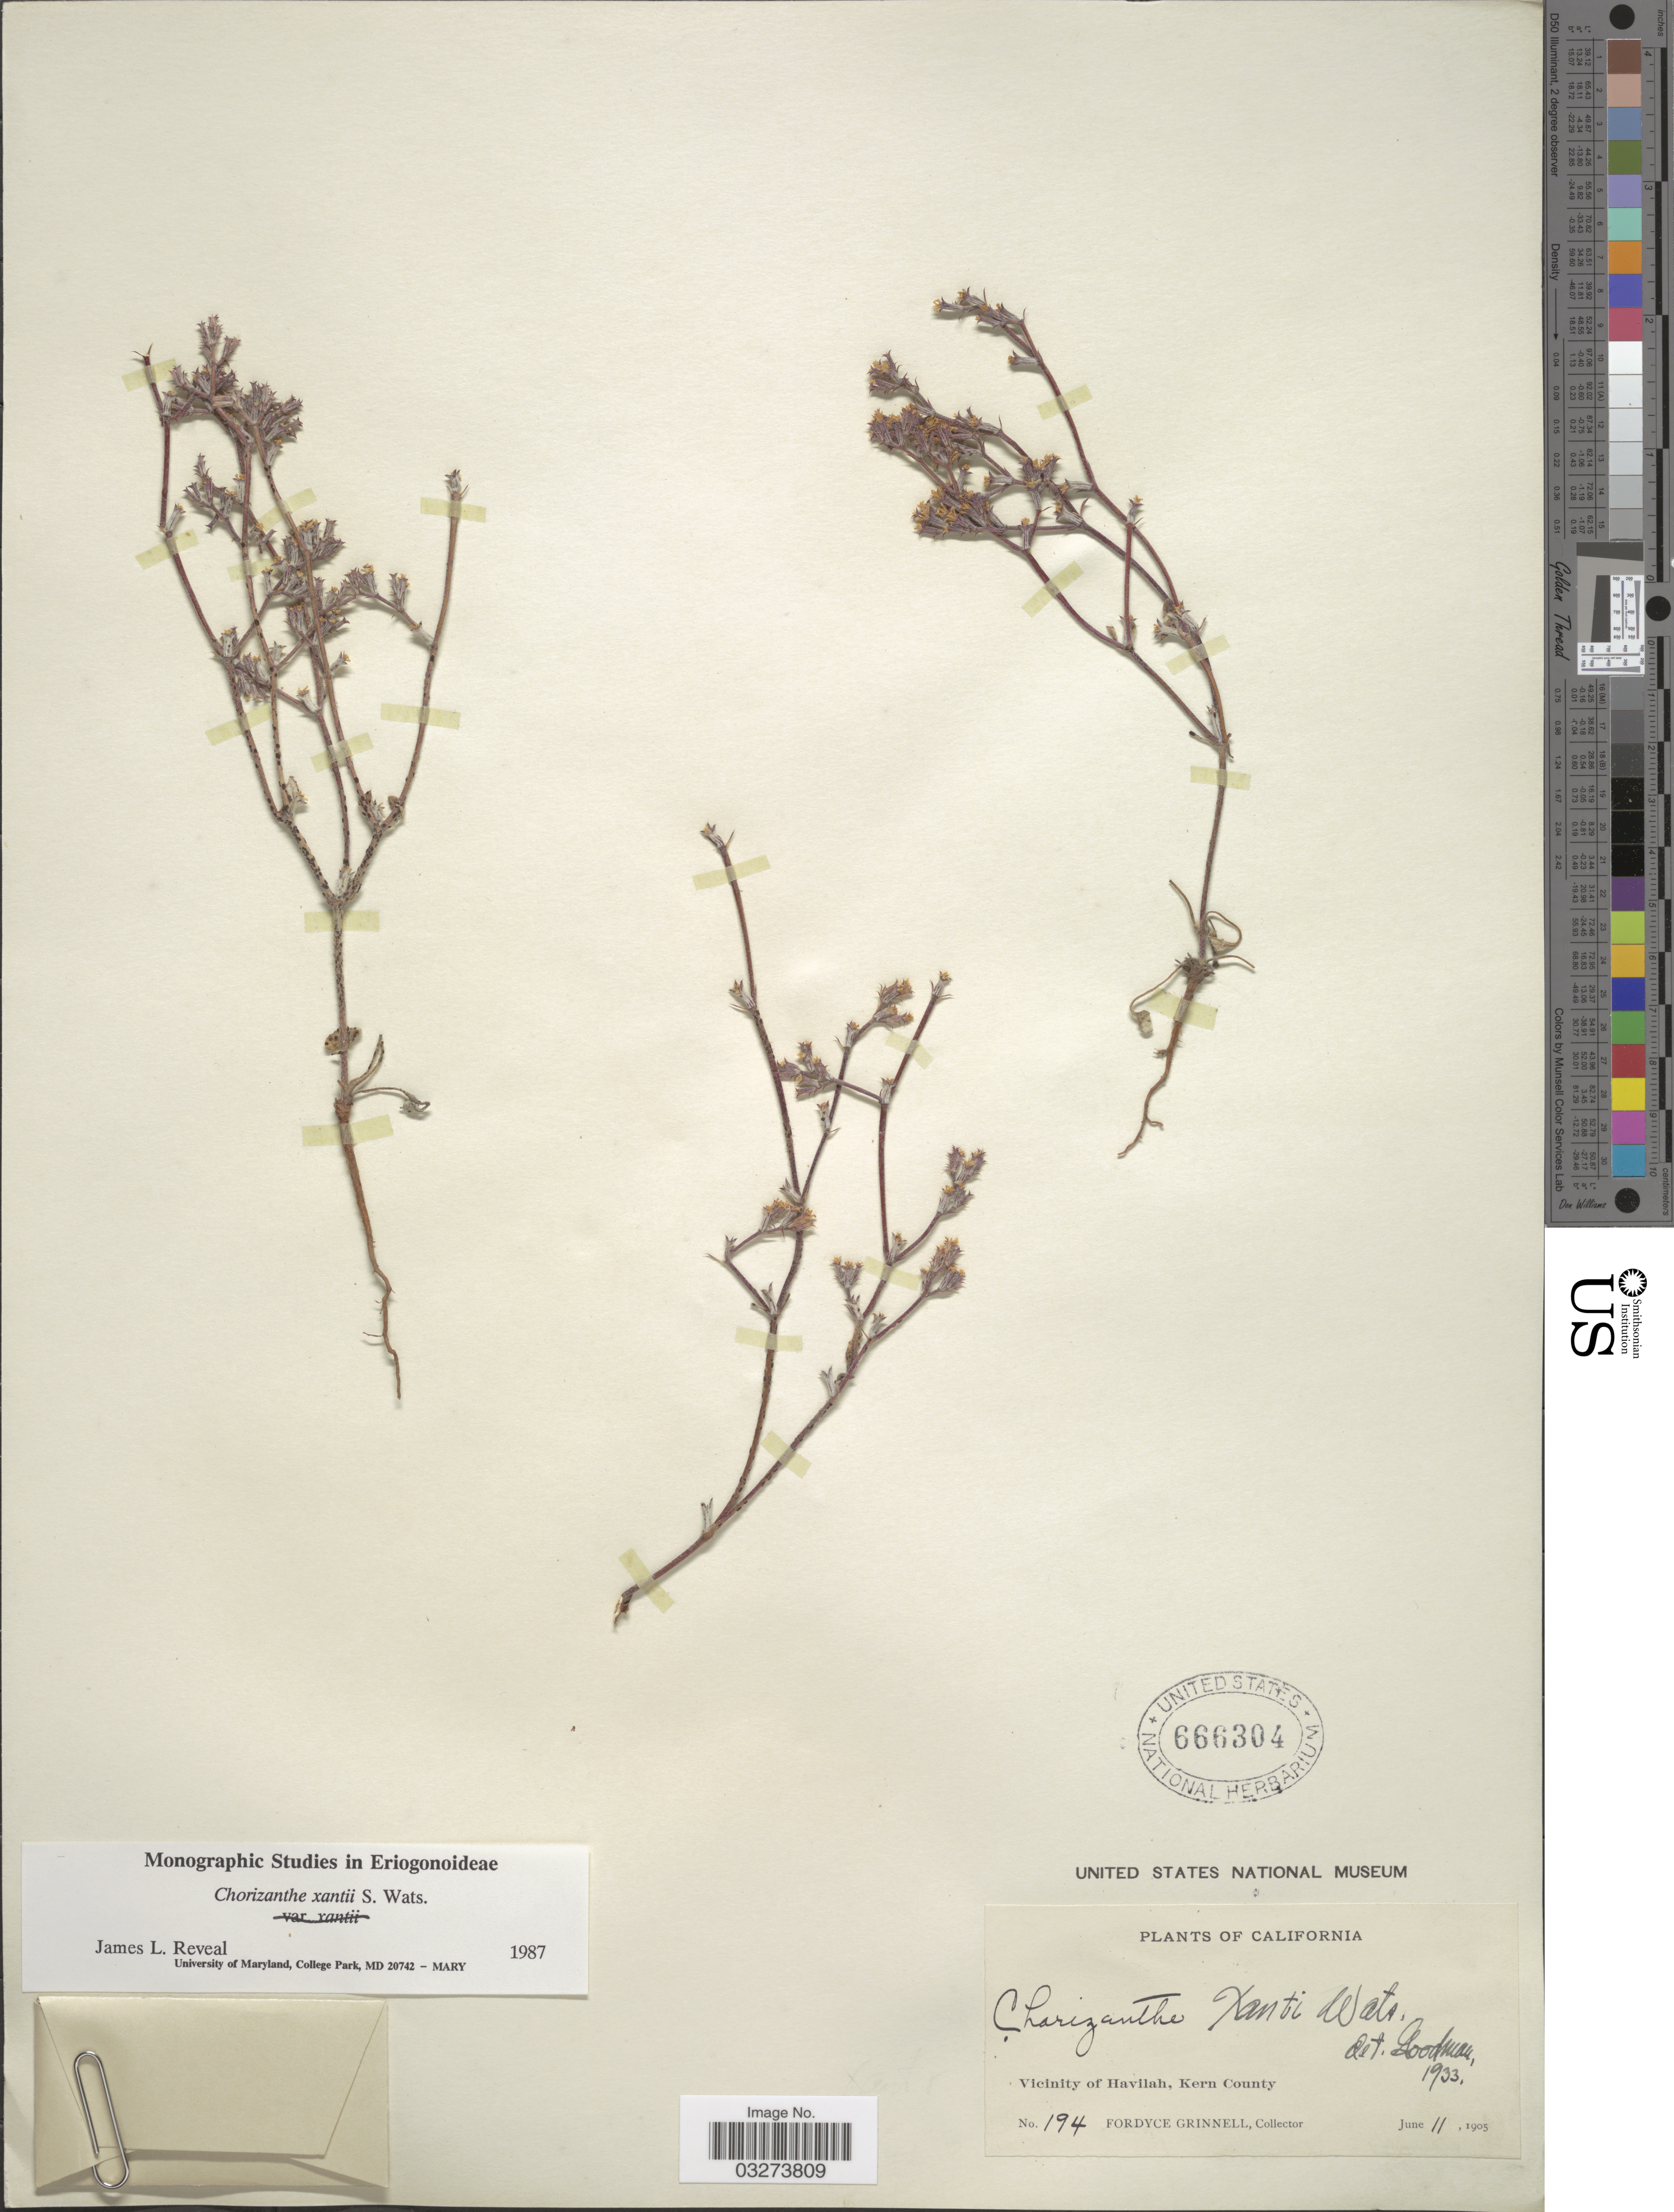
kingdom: Plantae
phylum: Tracheophyta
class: Magnoliopsida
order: Caryophyllales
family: Polygonaceae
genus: Chorizanthe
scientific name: Chorizanthe xanti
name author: S. Watson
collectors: F. Grinnell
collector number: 194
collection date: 1905-06-11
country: United States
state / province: California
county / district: Kern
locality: Vicinity of Havilah, Kern County.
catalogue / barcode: US 666304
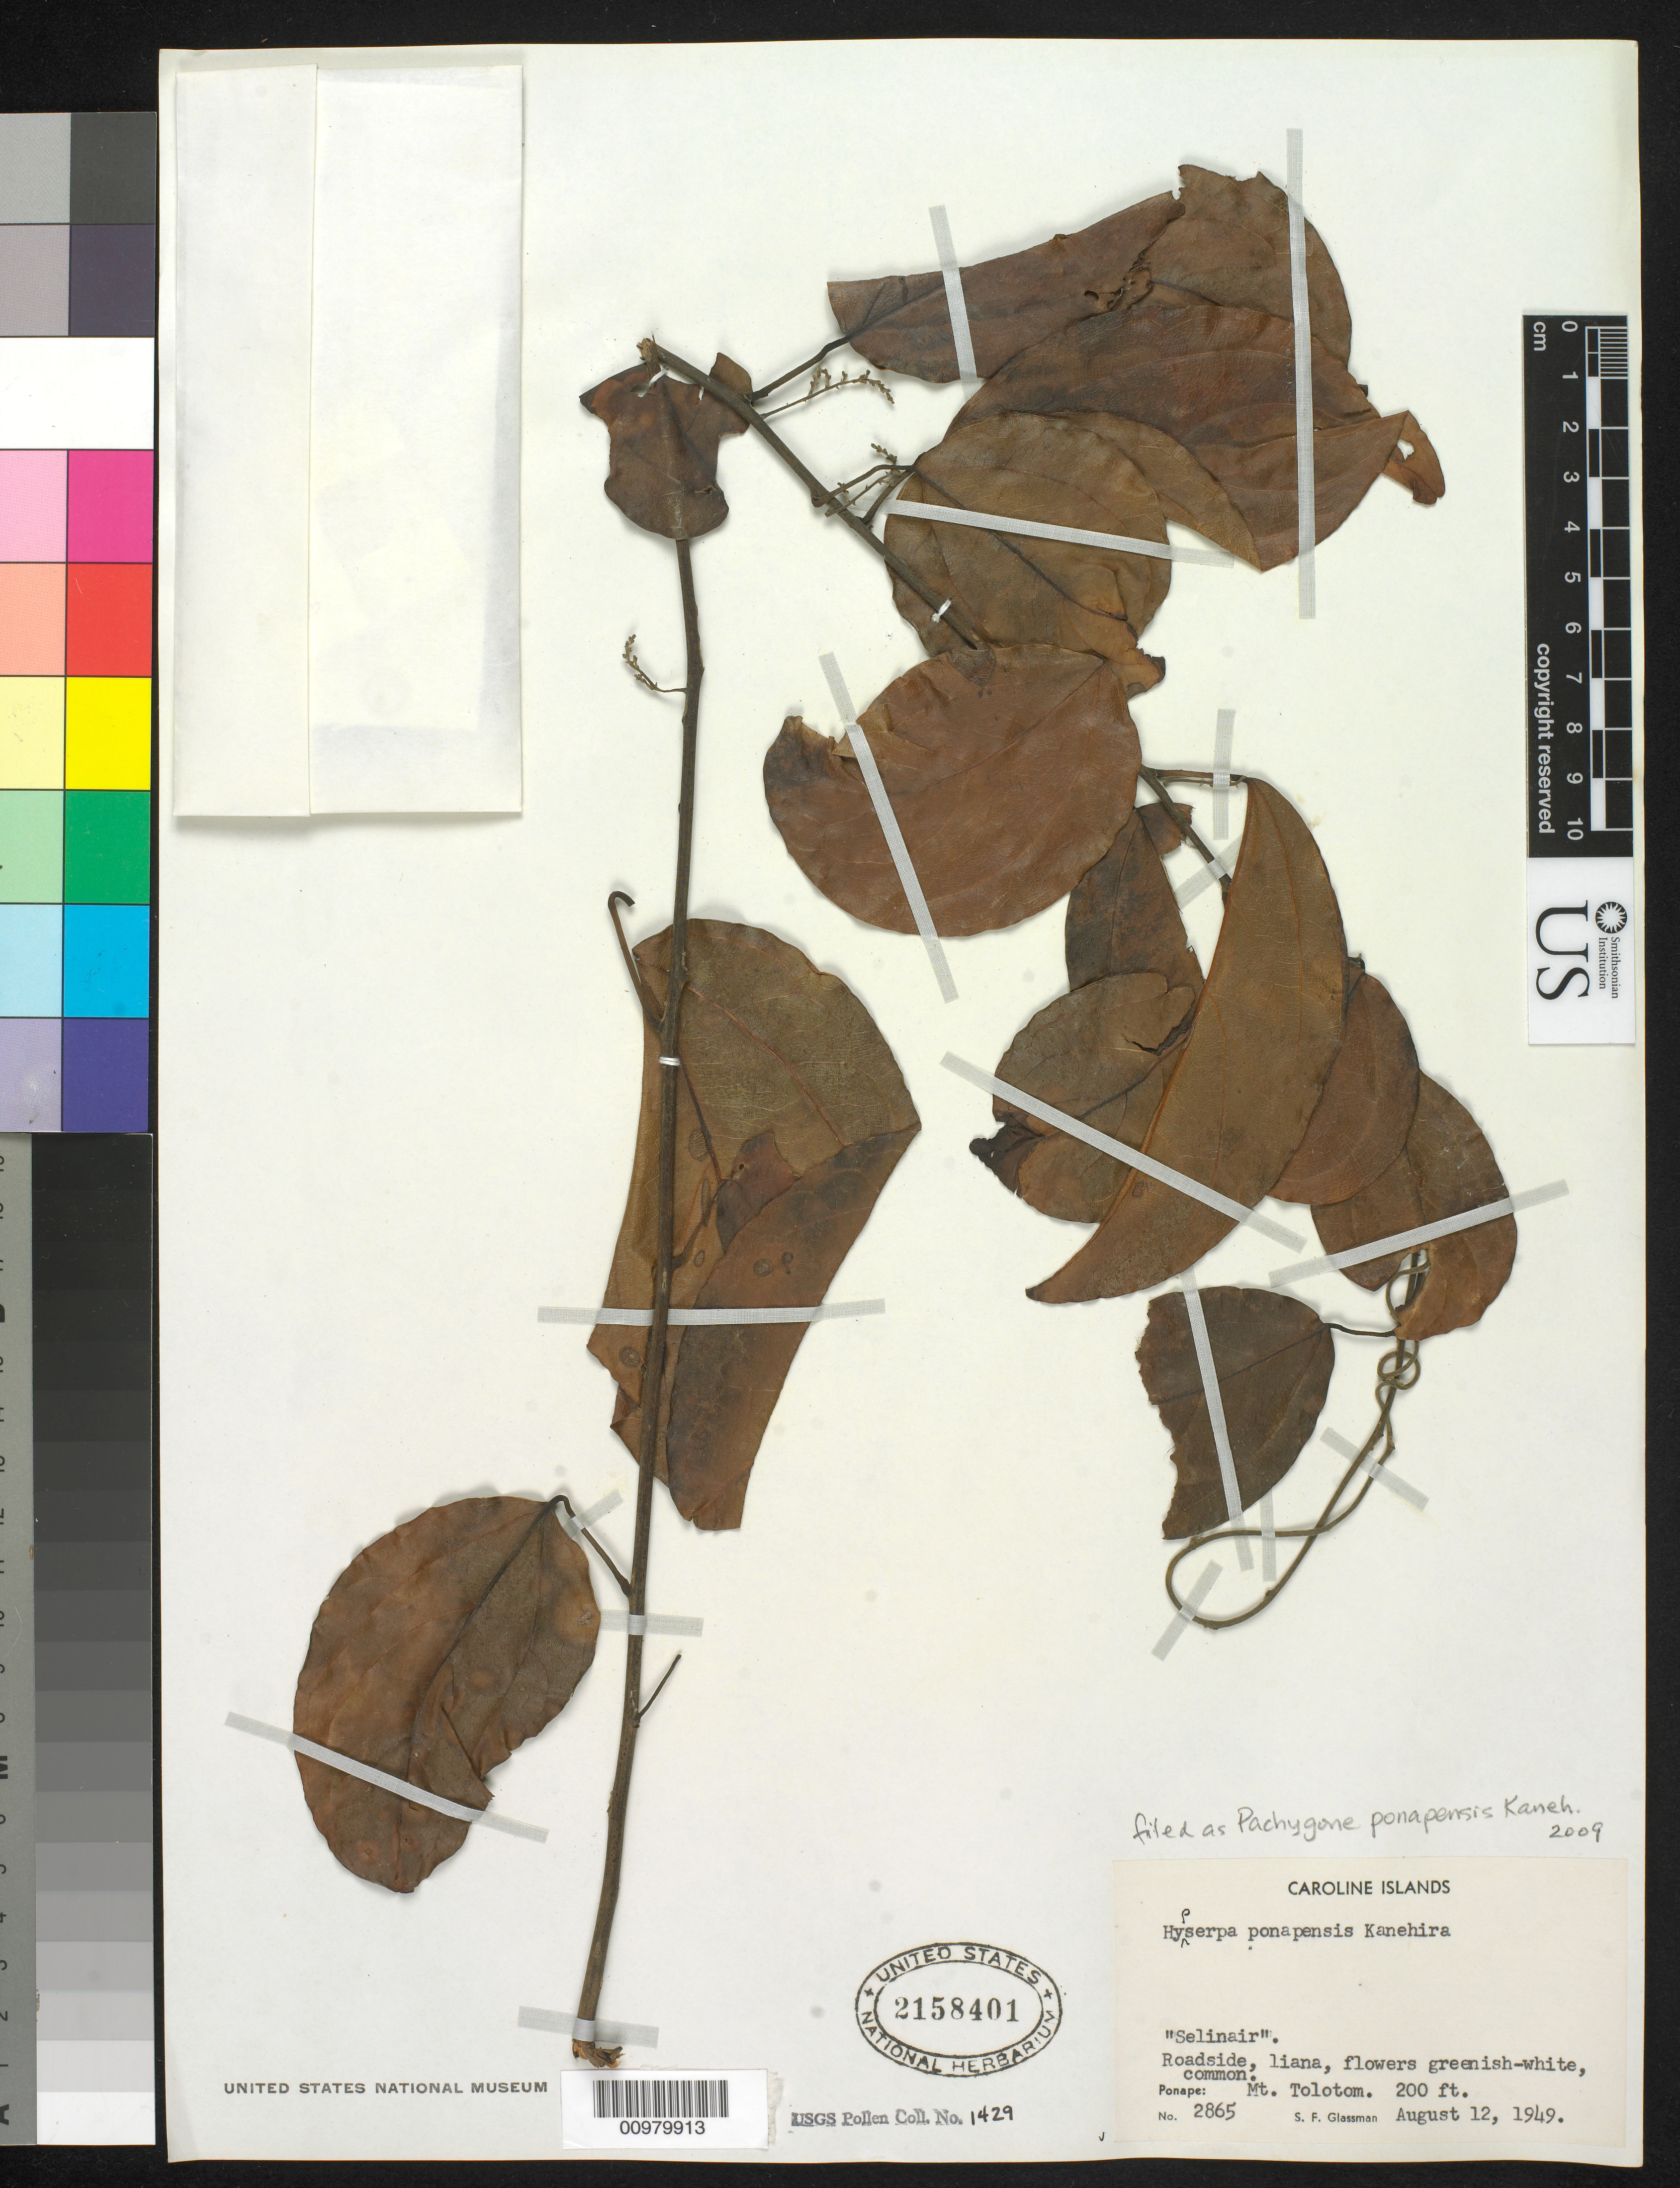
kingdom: Plantae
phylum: Tracheophyta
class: Magnoliopsida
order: Ranunculales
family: Menispermaceae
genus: Pachygone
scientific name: Pachygone ponapensis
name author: Kaneh.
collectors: S. F. Glassman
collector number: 2865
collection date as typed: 12 Aug 1949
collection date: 1949-08-12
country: Micronesia, Federated States of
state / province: Pohnpei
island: Pohnpei [Ponape]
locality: Mt. Tolotom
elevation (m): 61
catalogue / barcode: US 2158401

##########

Write out the lines of the records from the line containing "collectors: F. Grinnell" through the line containing "collection date: 1949-08-12", both included, and leave the pictures out of your copy.

collectors: F. Grinnell
collector number: 194
collection date: 1905-06-11
country: United States
state / province: California
county / district: Kern
locality: Vicinity of Havilah, Kern County.
catalogue / barcode: US 666304
kingdom: Plantae
phylum: Tracheophyta
class: Magnoliopsida
order: Ranunculales
family: Menispermaceae
genus: Pachygone
scientific name: Pachygone ponapensis
name author: Kaneh.
collectors: S. F. Glassman
collector number: 2865
collection date as typed: 12 Aug 1949
collection date: 1949-08-12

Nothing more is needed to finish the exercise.